Quote word for word the lines starting at the line with "f_number: 1.78" and ending at the final line of the entries. Leave out any pictures.
*** GIVEN INFORMATION ***
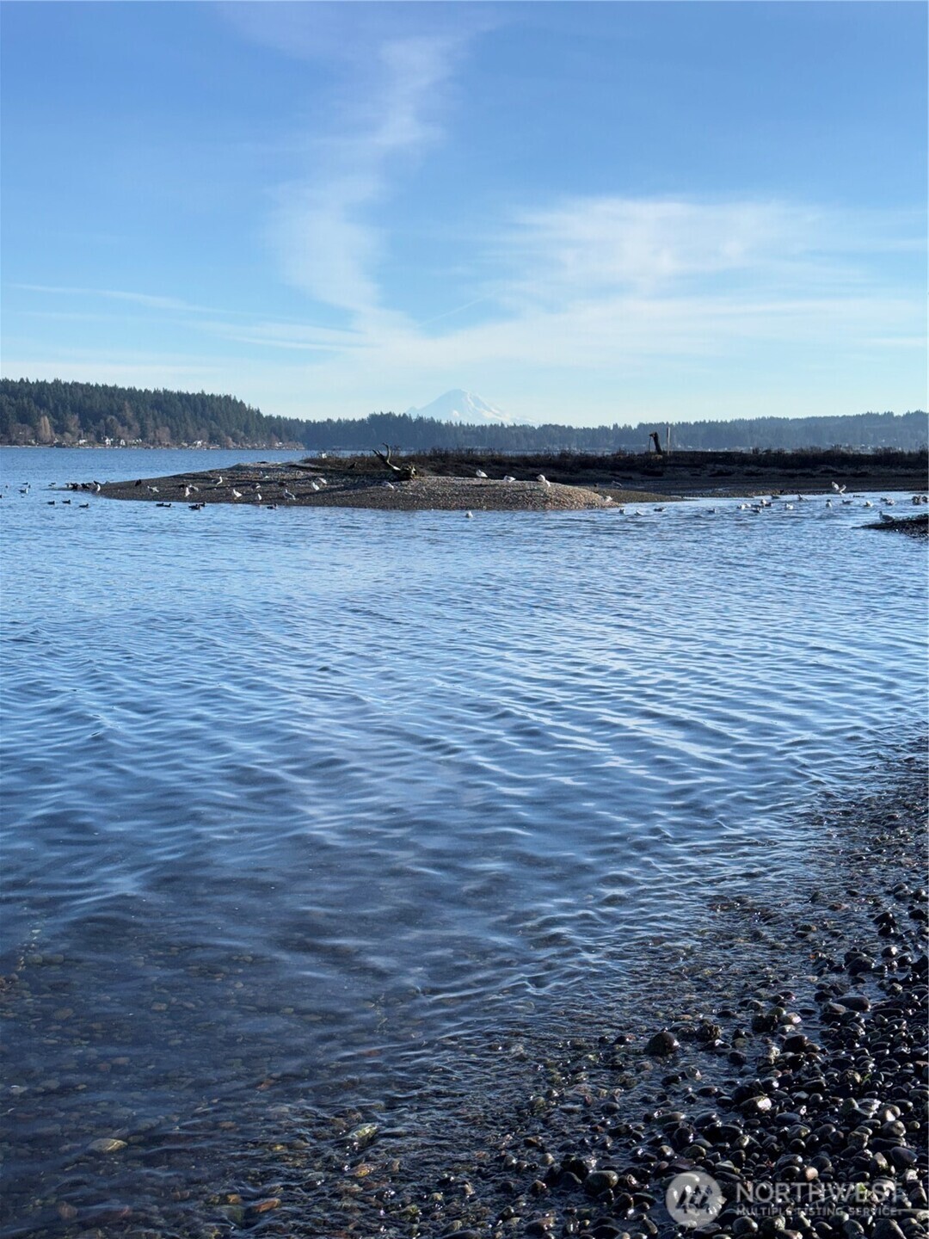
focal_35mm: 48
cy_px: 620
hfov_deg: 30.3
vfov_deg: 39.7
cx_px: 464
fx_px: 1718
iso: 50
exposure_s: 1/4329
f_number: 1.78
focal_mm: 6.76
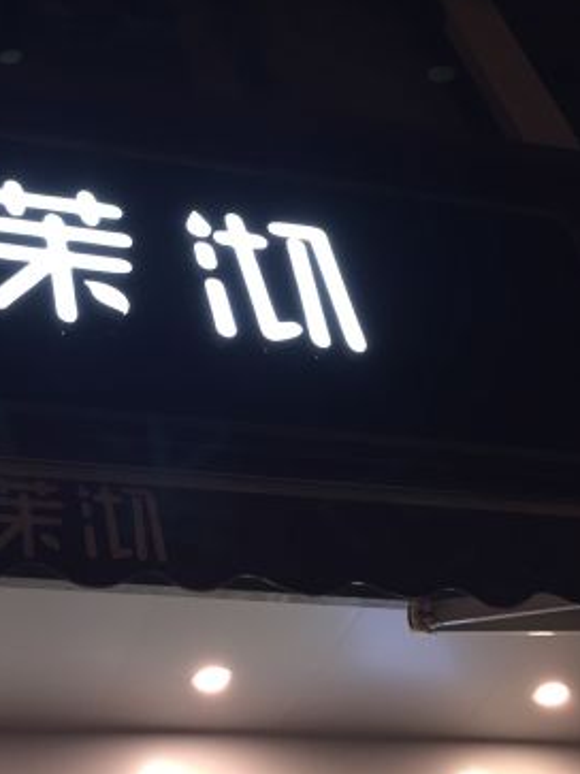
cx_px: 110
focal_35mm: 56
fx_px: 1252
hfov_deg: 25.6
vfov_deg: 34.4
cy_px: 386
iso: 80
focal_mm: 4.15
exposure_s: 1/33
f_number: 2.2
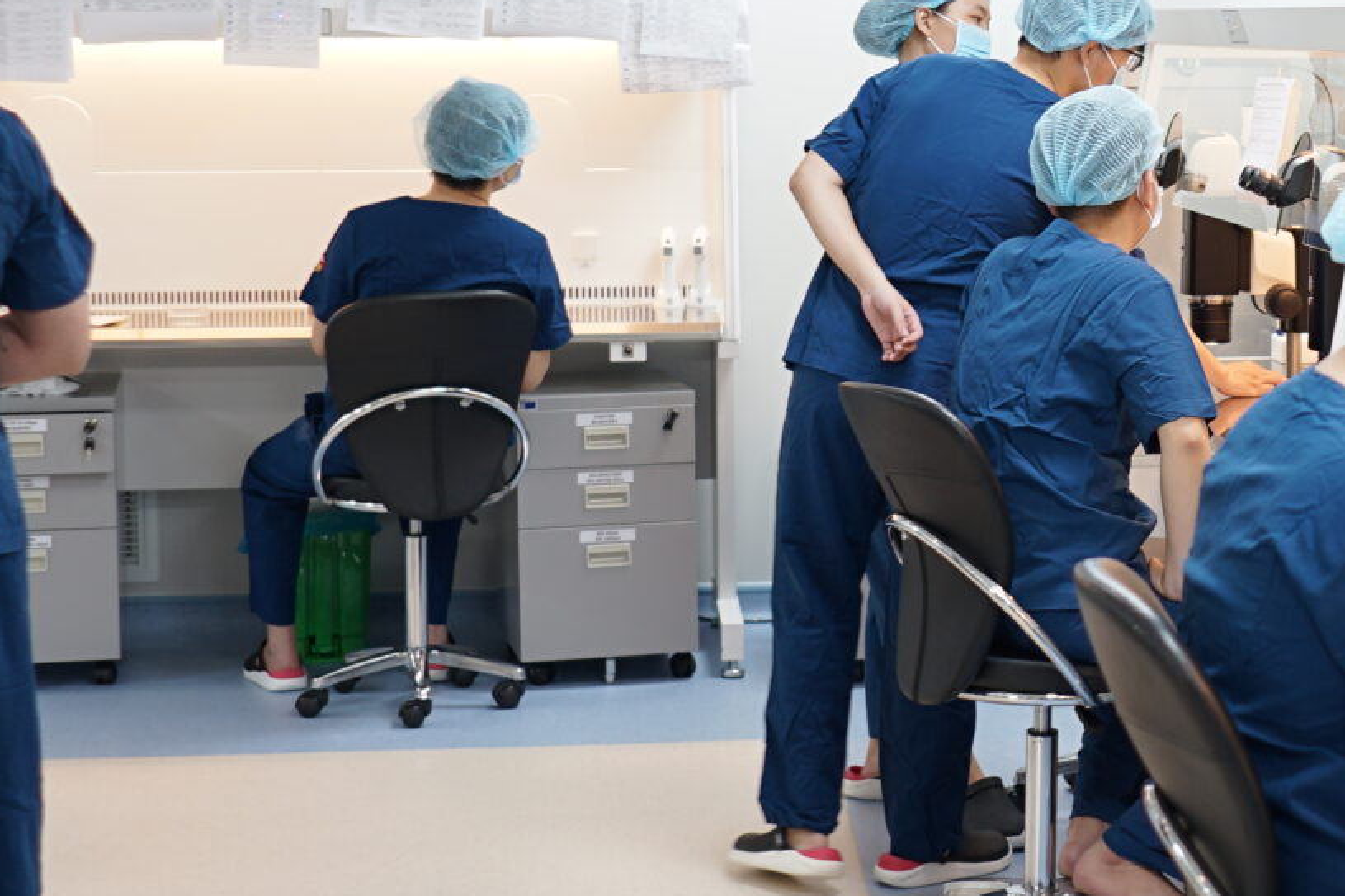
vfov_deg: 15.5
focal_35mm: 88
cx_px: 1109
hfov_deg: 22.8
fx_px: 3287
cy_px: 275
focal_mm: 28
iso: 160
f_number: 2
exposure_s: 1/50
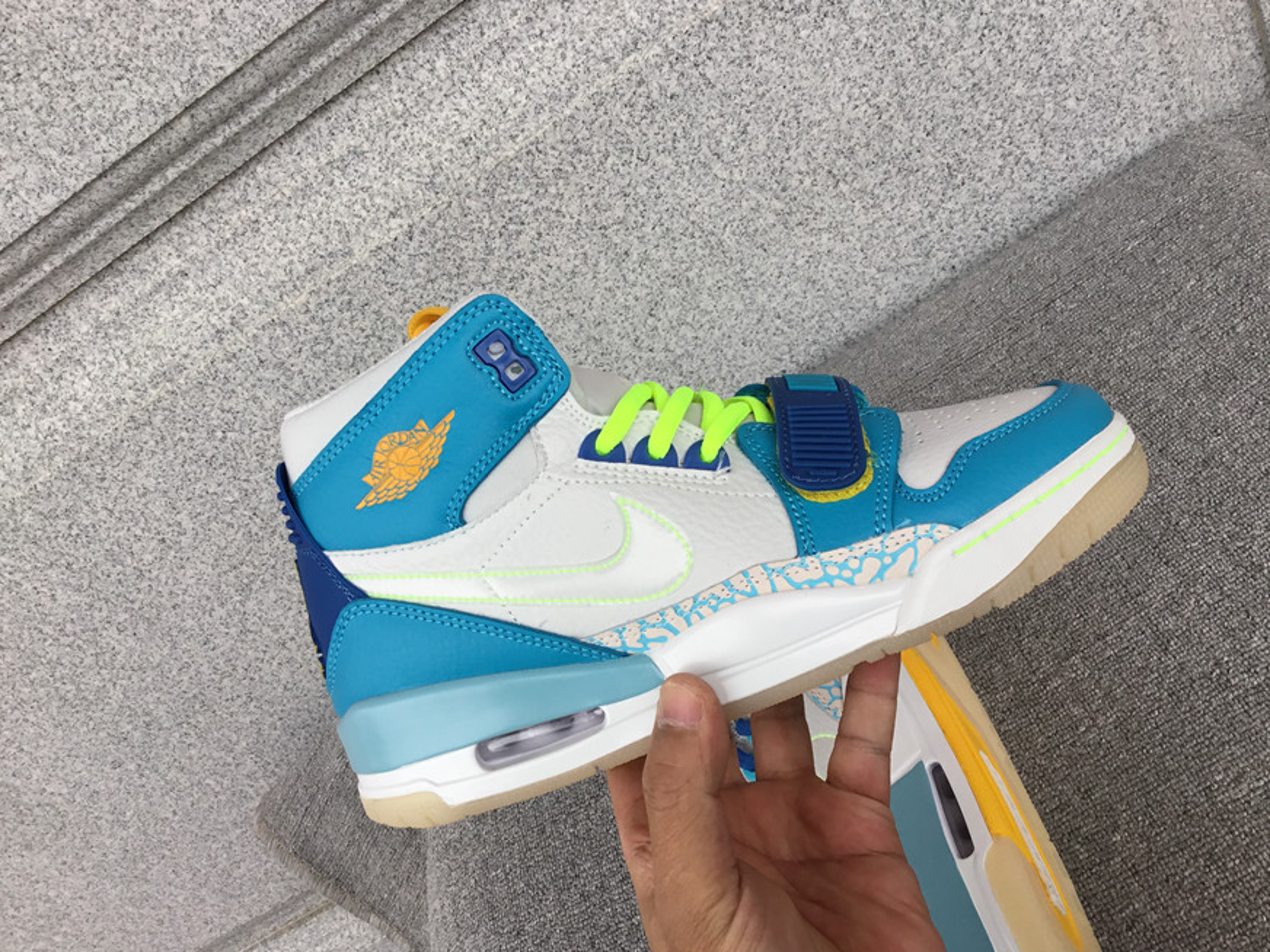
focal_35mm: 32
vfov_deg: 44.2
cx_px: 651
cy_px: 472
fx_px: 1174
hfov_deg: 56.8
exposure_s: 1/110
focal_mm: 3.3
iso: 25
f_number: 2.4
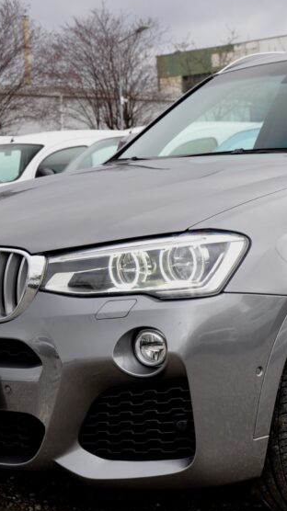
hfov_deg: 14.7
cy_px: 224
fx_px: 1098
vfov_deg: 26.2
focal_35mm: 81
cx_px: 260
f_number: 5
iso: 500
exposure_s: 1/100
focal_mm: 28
*** End of GIVEN INFORMATION ***
> _COMPLETED TASK_
f_number: 1.78
focal_mm: 6.76
cx_px: 110
focal_35mm: 56
fx_px: 1252
hfov_deg: 25.6
vfov_deg: 34.4
cy_px: 386
iso: 80
focal_mm: 4.15
exposure_s: 1/33
f_number: 2.2
vfov_deg: 15.5
focal_35mm: 88
cx_px: 1109
hfov_deg: 22.8
fx_px: 3287
cy_px: 275
focal_mm: 28
iso: 160
f_number: 2
exposure_s: 1/50
focal_35mm: 32
vfov_deg: 44.2
cx_px: 651
cy_px: 472
fx_px: 1174
hfov_deg: 56.8
exposure_s: 1/110
focal_mm: 3.3
iso: 25
f_number: 2.4
hfov_deg: 14.7
cy_px: 224
fx_px: 1098
vfov_deg: 26.2
focal_35mm: 81
cx_px: 260
f_number: 5
iso: 500
exposure_s: 1/100
focal_mm: 28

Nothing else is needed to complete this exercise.